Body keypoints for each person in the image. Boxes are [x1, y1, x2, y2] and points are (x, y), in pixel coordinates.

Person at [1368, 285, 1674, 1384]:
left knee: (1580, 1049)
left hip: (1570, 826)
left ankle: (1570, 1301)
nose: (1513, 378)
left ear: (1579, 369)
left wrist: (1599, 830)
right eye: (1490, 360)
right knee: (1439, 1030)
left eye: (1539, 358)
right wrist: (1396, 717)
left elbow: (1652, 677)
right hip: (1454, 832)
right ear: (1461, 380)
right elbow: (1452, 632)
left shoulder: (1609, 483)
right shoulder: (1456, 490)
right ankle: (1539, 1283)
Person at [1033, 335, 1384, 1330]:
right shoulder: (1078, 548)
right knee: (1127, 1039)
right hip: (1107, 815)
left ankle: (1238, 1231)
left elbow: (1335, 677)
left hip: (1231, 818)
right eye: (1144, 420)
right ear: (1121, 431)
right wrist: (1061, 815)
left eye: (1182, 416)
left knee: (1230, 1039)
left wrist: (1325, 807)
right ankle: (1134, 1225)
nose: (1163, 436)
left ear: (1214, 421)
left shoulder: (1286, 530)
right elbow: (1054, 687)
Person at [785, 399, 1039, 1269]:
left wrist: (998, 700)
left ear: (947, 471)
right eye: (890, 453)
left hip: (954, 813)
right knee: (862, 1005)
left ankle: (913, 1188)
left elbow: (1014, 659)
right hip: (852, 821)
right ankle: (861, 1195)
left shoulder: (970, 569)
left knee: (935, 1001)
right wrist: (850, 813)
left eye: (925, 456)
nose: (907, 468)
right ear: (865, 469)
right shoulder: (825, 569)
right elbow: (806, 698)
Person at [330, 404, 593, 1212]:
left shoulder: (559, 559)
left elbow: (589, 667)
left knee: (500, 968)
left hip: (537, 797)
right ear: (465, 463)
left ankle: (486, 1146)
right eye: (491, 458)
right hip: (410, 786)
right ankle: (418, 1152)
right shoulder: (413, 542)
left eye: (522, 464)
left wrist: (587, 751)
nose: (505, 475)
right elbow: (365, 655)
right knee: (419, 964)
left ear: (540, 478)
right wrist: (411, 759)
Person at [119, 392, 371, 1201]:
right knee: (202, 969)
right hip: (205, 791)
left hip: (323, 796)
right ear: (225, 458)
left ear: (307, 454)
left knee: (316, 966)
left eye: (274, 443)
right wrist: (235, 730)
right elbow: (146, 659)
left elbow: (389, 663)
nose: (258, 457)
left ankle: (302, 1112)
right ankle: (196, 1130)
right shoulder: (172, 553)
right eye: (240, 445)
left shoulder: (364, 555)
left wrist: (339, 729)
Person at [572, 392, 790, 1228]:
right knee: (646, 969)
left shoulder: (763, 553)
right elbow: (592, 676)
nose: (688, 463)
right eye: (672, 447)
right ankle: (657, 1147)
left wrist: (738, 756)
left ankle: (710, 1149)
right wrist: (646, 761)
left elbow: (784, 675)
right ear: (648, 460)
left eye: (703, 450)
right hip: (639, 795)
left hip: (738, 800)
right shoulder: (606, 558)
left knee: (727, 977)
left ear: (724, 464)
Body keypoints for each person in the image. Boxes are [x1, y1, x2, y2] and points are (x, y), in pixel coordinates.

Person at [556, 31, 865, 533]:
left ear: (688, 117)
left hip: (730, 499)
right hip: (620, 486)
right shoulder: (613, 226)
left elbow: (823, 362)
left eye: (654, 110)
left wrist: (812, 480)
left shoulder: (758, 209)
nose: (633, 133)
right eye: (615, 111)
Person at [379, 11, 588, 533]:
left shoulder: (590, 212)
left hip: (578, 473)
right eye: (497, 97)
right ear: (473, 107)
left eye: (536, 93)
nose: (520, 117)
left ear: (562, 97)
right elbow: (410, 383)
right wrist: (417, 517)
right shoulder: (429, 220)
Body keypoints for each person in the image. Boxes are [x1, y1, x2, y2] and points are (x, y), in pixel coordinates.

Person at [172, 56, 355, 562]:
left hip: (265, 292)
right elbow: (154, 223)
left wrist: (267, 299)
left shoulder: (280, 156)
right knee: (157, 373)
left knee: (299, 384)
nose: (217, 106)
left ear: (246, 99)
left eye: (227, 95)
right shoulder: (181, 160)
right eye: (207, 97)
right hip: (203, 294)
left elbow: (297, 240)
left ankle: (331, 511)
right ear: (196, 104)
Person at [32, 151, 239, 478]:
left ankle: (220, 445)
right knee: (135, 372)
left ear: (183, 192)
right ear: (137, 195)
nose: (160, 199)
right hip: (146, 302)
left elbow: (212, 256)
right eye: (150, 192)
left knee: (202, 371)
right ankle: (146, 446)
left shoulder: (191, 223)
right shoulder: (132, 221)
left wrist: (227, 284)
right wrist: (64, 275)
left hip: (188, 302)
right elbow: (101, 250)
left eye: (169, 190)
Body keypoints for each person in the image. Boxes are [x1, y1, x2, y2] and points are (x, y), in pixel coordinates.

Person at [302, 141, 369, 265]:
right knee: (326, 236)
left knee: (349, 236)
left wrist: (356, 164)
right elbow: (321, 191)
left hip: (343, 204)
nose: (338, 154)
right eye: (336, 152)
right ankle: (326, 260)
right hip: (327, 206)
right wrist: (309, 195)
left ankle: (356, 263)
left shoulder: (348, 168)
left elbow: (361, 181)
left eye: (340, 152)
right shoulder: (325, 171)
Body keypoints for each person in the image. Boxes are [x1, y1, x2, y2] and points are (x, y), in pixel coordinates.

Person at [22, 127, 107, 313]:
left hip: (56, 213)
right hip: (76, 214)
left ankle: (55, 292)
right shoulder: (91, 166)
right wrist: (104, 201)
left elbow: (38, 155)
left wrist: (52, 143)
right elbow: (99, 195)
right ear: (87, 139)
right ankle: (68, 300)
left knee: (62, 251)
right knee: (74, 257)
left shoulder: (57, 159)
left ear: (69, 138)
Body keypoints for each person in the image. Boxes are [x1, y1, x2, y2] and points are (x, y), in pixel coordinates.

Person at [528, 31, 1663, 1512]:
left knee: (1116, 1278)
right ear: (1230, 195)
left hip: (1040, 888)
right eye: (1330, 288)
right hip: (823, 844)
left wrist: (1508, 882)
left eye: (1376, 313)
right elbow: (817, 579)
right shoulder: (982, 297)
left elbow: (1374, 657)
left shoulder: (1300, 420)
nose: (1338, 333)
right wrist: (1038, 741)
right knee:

★ ★ ★ ★ ★ ★ ★

**What the exercise asks**
Copy each entry exactly.

**Result**
Body keypoints for each person in the image. Boxes are [x1, y1, x2, y2] and points are (x, y), in pixel coordinates.

Person at [1368, 285, 1674, 1384]:
left knee: (1580, 1049)
left hip: (1570, 826)
left ankle: (1570, 1301)
nose: (1513, 378)
left ear: (1579, 369)
left wrist: (1599, 830)
right eye: (1490, 360)
right knee: (1439, 1030)
left eye: (1539, 358)
right wrist: (1396, 717)
left elbow: (1652, 677)
right hip: (1454, 832)
right ear: (1461, 380)
right elbow: (1452, 632)
left shoulder: (1609, 483)
right shoulder: (1456, 490)
right ankle: (1539, 1283)
Person at [1033, 335, 1384, 1330]:
right shoulder: (1078, 548)
right knee: (1127, 1039)
right hip: (1107, 815)
left ankle: (1238, 1231)
left elbow: (1335, 677)
left hip: (1231, 818)
right eye: (1144, 420)
right ear: (1121, 431)
right wrist: (1061, 815)
left eye: (1182, 416)
left knee: (1230, 1039)
left wrist: (1325, 807)
right ankle: (1134, 1225)
nose: (1163, 436)
left ear: (1214, 421)
left shoulder: (1286, 530)
right elbow: (1054, 687)
Person at [785, 399, 1039, 1269]:
left wrist: (998, 700)
left ear: (947, 471)
right eye: (890, 453)
left hip: (954, 813)
right knee: (862, 1005)
left ankle: (913, 1188)
left elbow: (1014, 659)
right hip: (852, 821)
right ankle: (861, 1195)
left shoulder: (970, 569)
left knee: (935, 1001)
right wrist: (850, 813)
left eye: (925, 456)
nose: (907, 468)
right ear: (865, 469)
right shoulder: (825, 569)
right elbow: (806, 698)
Person at [330, 404, 593, 1212]:
left shoulder: (559, 559)
left elbow: (589, 667)
left knee: (500, 968)
left hip: (537, 797)
right ear: (465, 463)
left ankle: (486, 1146)
right eye: (491, 458)
right hip: (410, 786)
right ankle: (418, 1152)
right shoulder: (413, 542)
left eye: (522, 464)
left wrist: (587, 751)
nose: (505, 475)
right elbow: (365, 655)
right knee: (419, 964)
left ear: (540, 478)
right wrist: (411, 759)
Person at [119, 392, 371, 1201]:
right knee: (202, 969)
right hip: (205, 791)
left hip: (323, 796)
right ear: (225, 458)
left ear: (307, 454)
left knee: (316, 966)
left eye: (274, 443)
right wrist: (235, 730)
right elbow: (146, 659)
left elbow: (389, 663)
nose: (258, 457)
left ankle: (302, 1112)
right ankle: (196, 1130)
right shoulder: (172, 553)
right eye: (240, 445)
left shoulder: (364, 555)
left wrist: (339, 729)
Person at [572, 392, 790, 1228]:
right knee: (646, 969)
left shoulder: (763, 553)
right elbow: (592, 676)
nose: (688, 463)
right eye: (672, 447)
right ankle: (657, 1147)
left wrist: (738, 756)
left ankle: (710, 1149)
right wrist: (646, 761)
left elbow: (784, 675)
right ear: (648, 460)
left eye: (703, 450)
right hip: (639, 795)
left hip: (738, 800)
right shoulder: (606, 558)
left knee: (727, 977)
left ear: (724, 464)
Body keypoints for each person in the image. Boxes are [x1, y1, x2, y2] and points are (x, y), in pixel coordinates.

Person at [556, 31, 865, 533]:
left ear: (688, 117)
left hip: (730, 499)
right hip: (620, 486)
right shoulder: (613, 226)
left elbow: (823, 362)
left eye: (654, 110)
left wrist: (812, 480)
left shoulder: (758, 209)
nose: (633, 133)
right eye: (615, 111)
Person at [379, 11, 588, 533]:
left shoulder: (590, 212)
left hip: (578, 473)
right eye: (497, 97)
right ear: (473, 107)
left eye: (536, 93)
nose: (520, 117)
left ear: (562, 97)
right elbow: (410, 383)
right wrist: (417, 517)
right shoulder: (429, 220)
Body keypoints for each person in the image. Boxes are [x1, y1, x2, y2] and points are (x, y), in pixel coordinates.

Person at [172, 56, 355, 562]:
left hip: (265, 292)
right elbow: (154, 223)
left wrist: (267, 299)
left shoulder: (280, 156)
right knee: (157, 373)
left knee: (299, 384)
nose: (217, 106)
left ear: (246, 99)
left eye: (227, 95)
right shoulder: (181, 160)
right eye: (207, 97)
right hip: (203, 294)
left elbow: (297, 240)
left ankle: (331, 511)
right ear: (196, 104)
Person at [32, 151, 239, 478]:
left ankle: (220, 445)
right knee: (135, 372)
left ear: (183, 192)
right ear: (137, 195)
nose: (160, 199)
right hip: (146, 302)
left elbow: (212, 256)
right eye: (150, 192)
left knee: (202, 371)
right ankle: (146, 446)
left shoulder: (191, 223)
right shoulder: (132, 221)
left wrist: (227, 284)
right wrist: (64, 275)
left hip: (188, 302)
right elbow: (101, 250)
left eye: (169, 190)
Body keypoints for each person in the image. Boxes are [x1, y1, x2, y2] and points are (x, y), in pixel coordinates.

Person at [302, 141, 369, 265]:
right knee: (326, 236)
left knee: (349, 236)
left wrist: (356, 164)
right elbow: (321, 191)
left hip: (343, 204)
nose: (338, 154)
right eye: (336, 152)
right ankle: (326, 260)
right hip: (327, 206)
right wrist: (309, 195)
left ankle: (356, 263)
left shoulder: (348, 168)
left elbow: (361, 181)
left eye: (340, 152)
right shoulder: (325, 171)
Body keypoints for each person in the image. Boxes are [x1, y1, x2, y2] and points are (x, y), in pixel coordinates.

Person at [22, 127, 107, 313]:
left hip: (56, 213)
right hip: (76, 214)
left ankle: (55, 292)
right shoulder: (91, 166)
right wrist: (104, 201)
left elbow: (38, 155)
left wrist: (52, 143)
right elbow: (99, 195)
right ear: (87, 139)
right ankle: (68, 300)
left knee: (62, 251)
right knee: (74, 257)
left shoulder: (57, 159)
left ear: (69, 138)
Body keypoints for each person in the image. Boxes are [x1, y1, x2, y2] and points are (x, y), in pixel coordinates.

Person at [528, 31, 1663, 1512]:
left knee: (1116, 1278)
right ear: (1230, 195)
left hip: (1040, 888)
right eye: (1330, 288)
right hip: (823, 844)
left wrist: (1508, 882)
left eye: (1376, 313)
right elbow: (817, 579)
right shoulder: (982, 297)
left elbow: (1374, 657)
left shoulder: (1300, 420)
nose: (1338, 333)
right wrist: (1038, 741)
right knee:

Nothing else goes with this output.